Data shown:
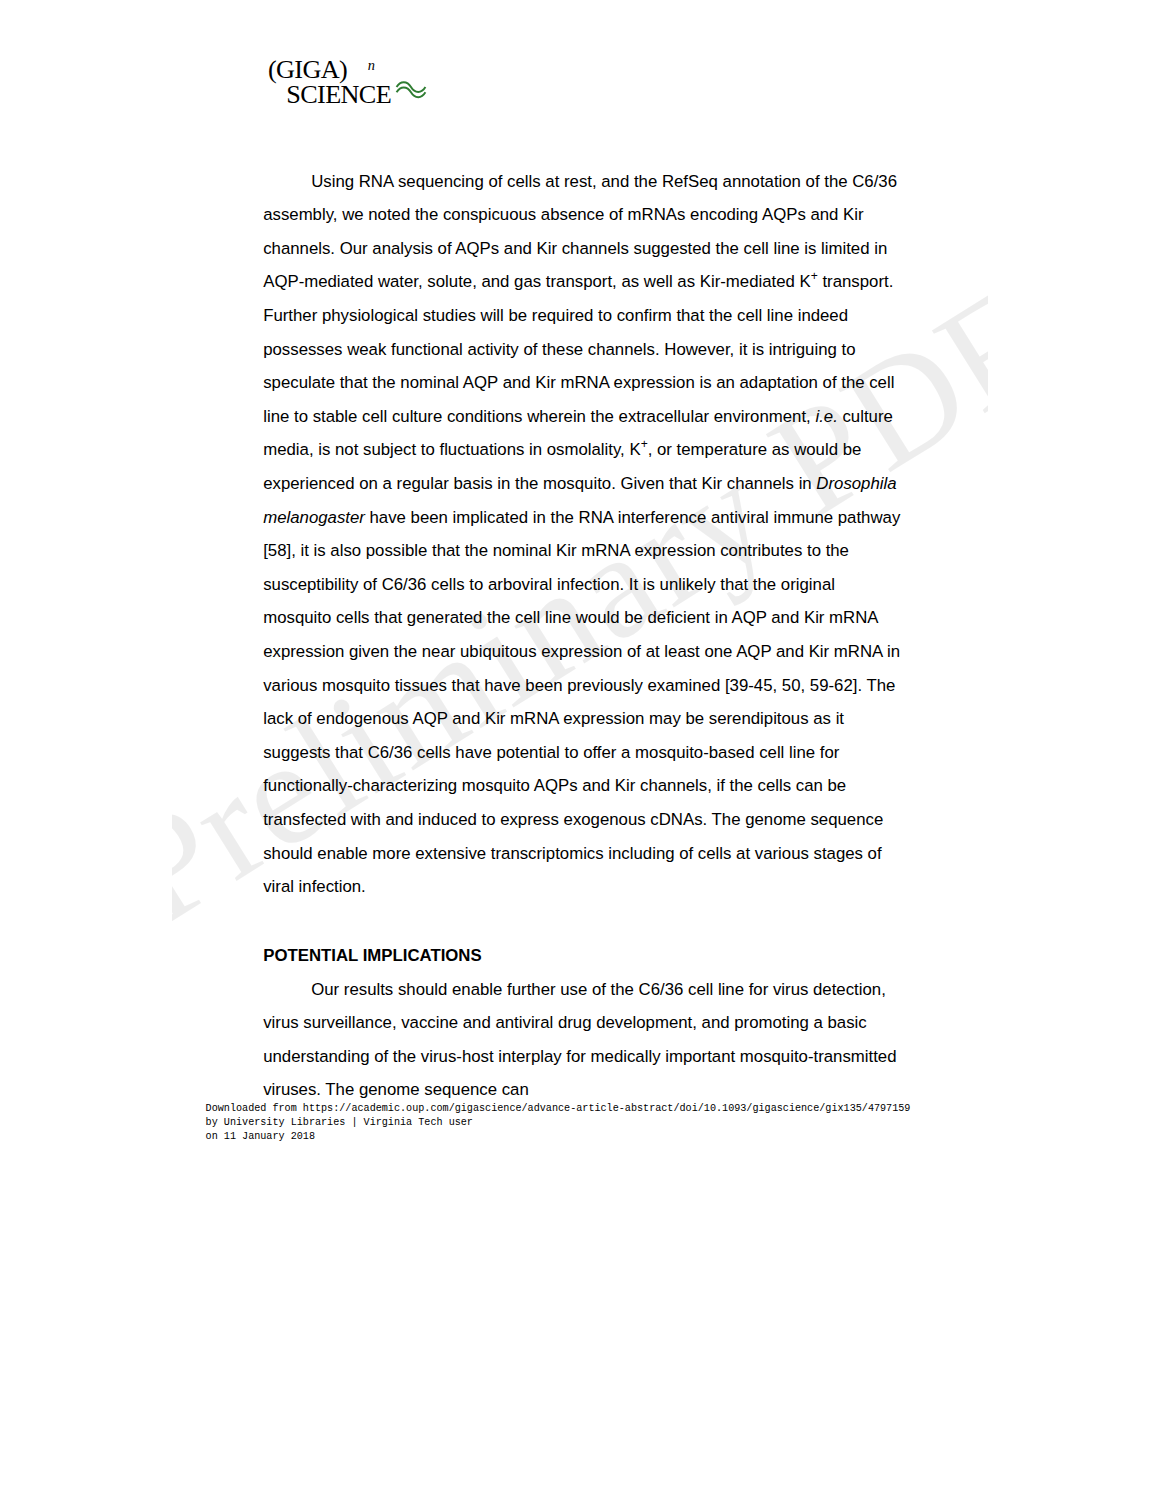(GIGA) n SCIENCE
Preliminary PDF
Using RNA sequencing of cells at rest, and the RefSeq annotation of the C6/36 assembly, we noted the conspicuous absence of mRNAs encoding AQPs and Kir channels. Our analysis of AQPs and Kir channels suggested the cell line is limited in AQP-mediated water, solute, and gas transport, as well as Kir-mediated K+ transport. Further physiological studies will be required to confirm that the cell line indeed possesses weak functional activity of these channels. However, it is intriguing to speculate that the nominal AQP and Kir mRNA expression is an adaptation of the cell line to stable cell culture conditions wherein the extracellular environment, i.e. culture media, is not subject to fluctuations in osmolality, K+, or temperature as would be experienced on a regular basis in the mosquito. Given that Kir channels in Drosophila melanogaster have been implicated in the RNA interference antiviral immune pathway [58], it is also possible that the nominal Kir mRNA expression contributes to the susceptibility of C6/36 cells to arboviral infection. It is unlikely that the original mosquito cells that generated the cell line would be deficient in AQP and Kir mRNA expression given the near ubiquitous expression of at least one AQP and Kir mRNA in various mosquito tissues that have been previously examined [39-45, 50, 59-62]. The lack of endogenous AQP and Kir mRNA expression may be serendipitous as it suggests that C6/36 cells have potential to offer a mosquito-based cell line for functionally-characterizing mosquito AQPs and Kir channels, if the cells can be transfected with and induced to express exogenous cDNAs. The genome sequence should enable more extensive transcriptomics including of cells at various stages of viral infection.
POTENTIAL IMPLICATIONS
Our results should enable further use of the C6/36 cell line for virus detection, virus surveillance, vaccine and antiviral drug development, and promoting a basic understanding of the virus-host interplay for medically important mosquito-transmitted viruses. The genome sequence can
Downloaded from https://academic.oup.com/gigascience/advance-article-abstract/doi/10.1093/gigascience/gix135/4797159
by University Libraries | Virginia Tech user
on 11 January 2018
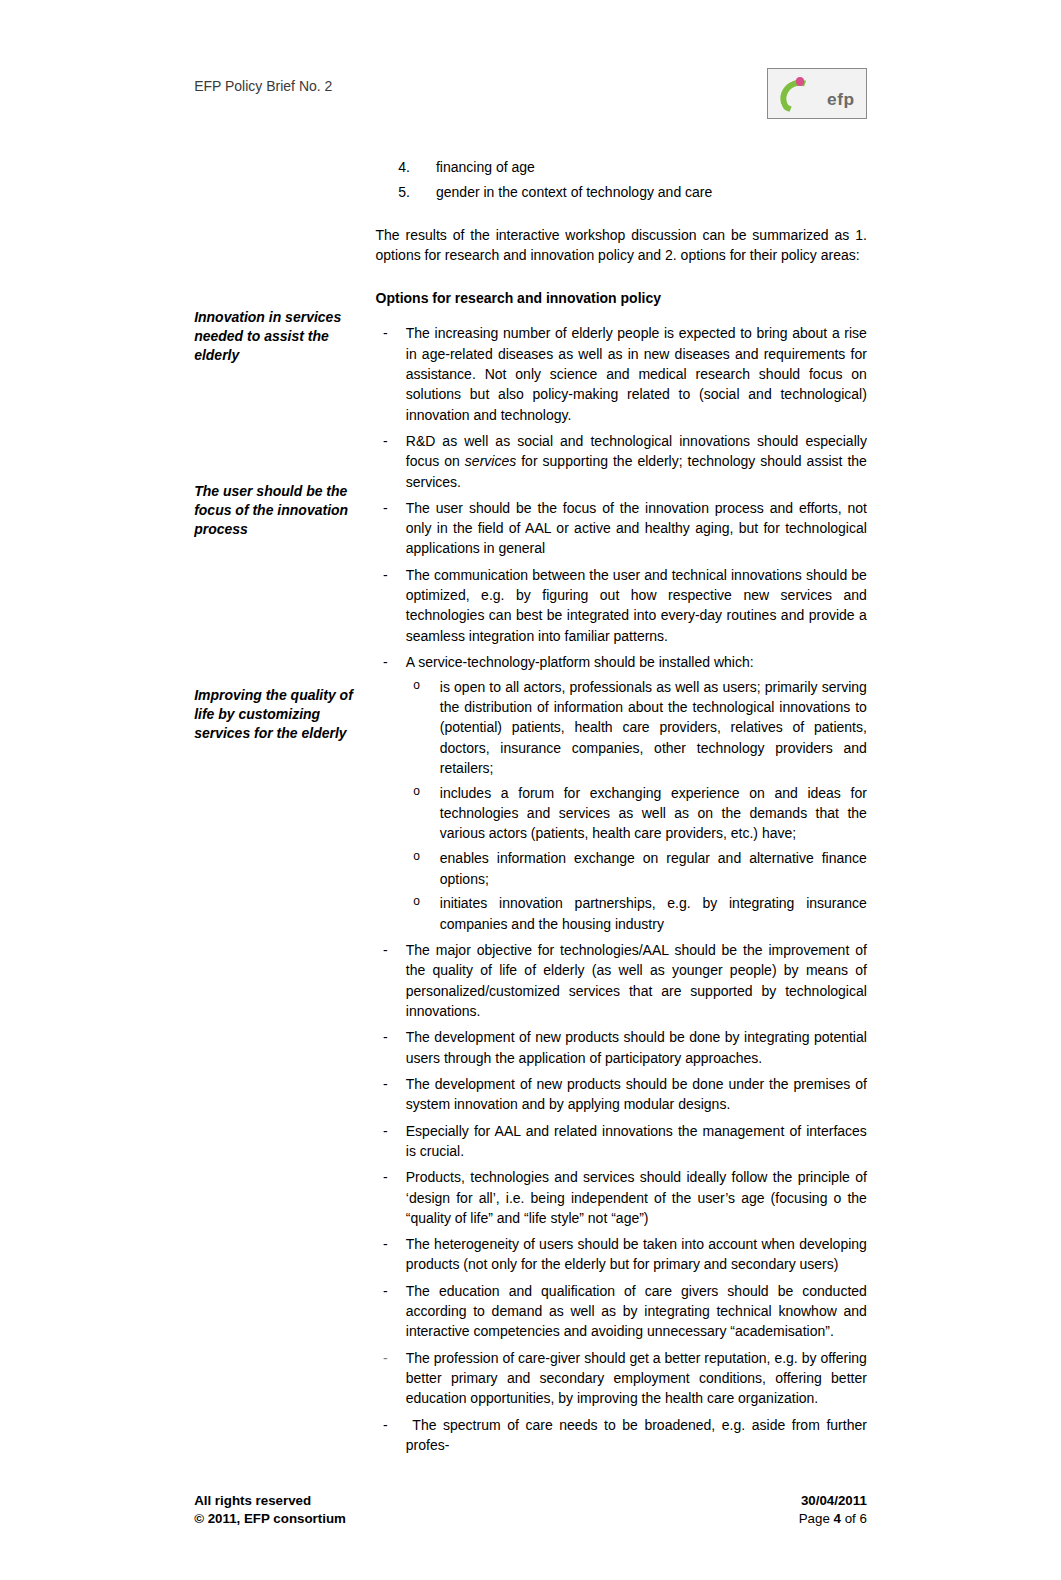EFP Policy Brief No. 2
efp
Innovation in services needed to assist the elderly
The user should be the focus of the innovation process
Improving the quality of life by customizing services for the elderly
4. financing of age
5. gender in the context of technology and care
The results of the interactive workshop discussion can be summarized as 1. options for research and innovation policy and 2. options for their policy areas:
Options for research and innovation policy
The increasing number of elderly people is expected to bring about a rise in age-related diseases as well as in new diseases and requirements for assistance. Not only science and medical research should focus on solutions but also policy-making related to (social and technological) innovation and technology.
R&D as well as social and technological innovations should especially focus on services for supporting the elderly; technology should assist the services.
The user should be the focus of the innovation process and efforts, not only in the field of AAL or active and healthy aging, but for technological applications in general
The communication between the user and technical innovations should be optimized, e.g. by figuring out how respective new services and technologies can best be integrated into every-day routines and provide a seamless integration into familiar patterns.
A service-technology-platform should be installed which:
is open to all actors, professionals as well as users; primarily serving the distribution of information about the technological innovations to (potential) patients, health care providers, relatives of patients, doctors, insurance companies, other technology providers and retailers;
includes a forum for exchanging experience on and ideas for technologies and services as well as on the demands that the various actors (patients, health care providers, etc.) have;
enables information exchange on regular and alternative finance options;
initiates innovation partnerships, e.g. by integrating insurance companies and the housing industry
The major objective for technologies/AAL should be the improvement of the quality of life of elderly (as well as younger people) by means of personalized/customized services that are supported by technological innovations.
The development of new products should be done by integrating potential users through the application of participatory approaches.
The development of new products should be done under the premises of system innovation and by applying modular designs.
Especially for AAL and related innovations the management of interfaces is crucial.
Products, technologies and services should ideally follow the principle of ‘design for all’, i.e. being independent of the user’s age (focusing o the “quality of life” and “life style” not “age”)
The heterogeneity of users should be taken into account when developing products (not only for the elderly but for primary and secondary users)
The education and qualification of care givers should be conducted according to demand as well as by integrating technical knowhow and interactive competencies and avoiding unnecessary “academisation”.
The profession of care-giver should get a better reputation, e.g. by offering better primary and secondary employment conditions, offering better education opportunities, by improving the health care organization.
The spectrum of care needs to be broadened, e.g. aside from further profes-
All rights reserved
© 2011, EFP consortium
30/04/2011
Page 4 of 6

Problem to work on:
Please go over the data above and copy each line with "from" in it.

Task result:
Downloaded from https://academic.oup.com/gigascience/advance-article-abstract/doi/10.1093/gigascience/gix135/4797159
The spectrum of care needs to be broadened, e.g. aside from further profes-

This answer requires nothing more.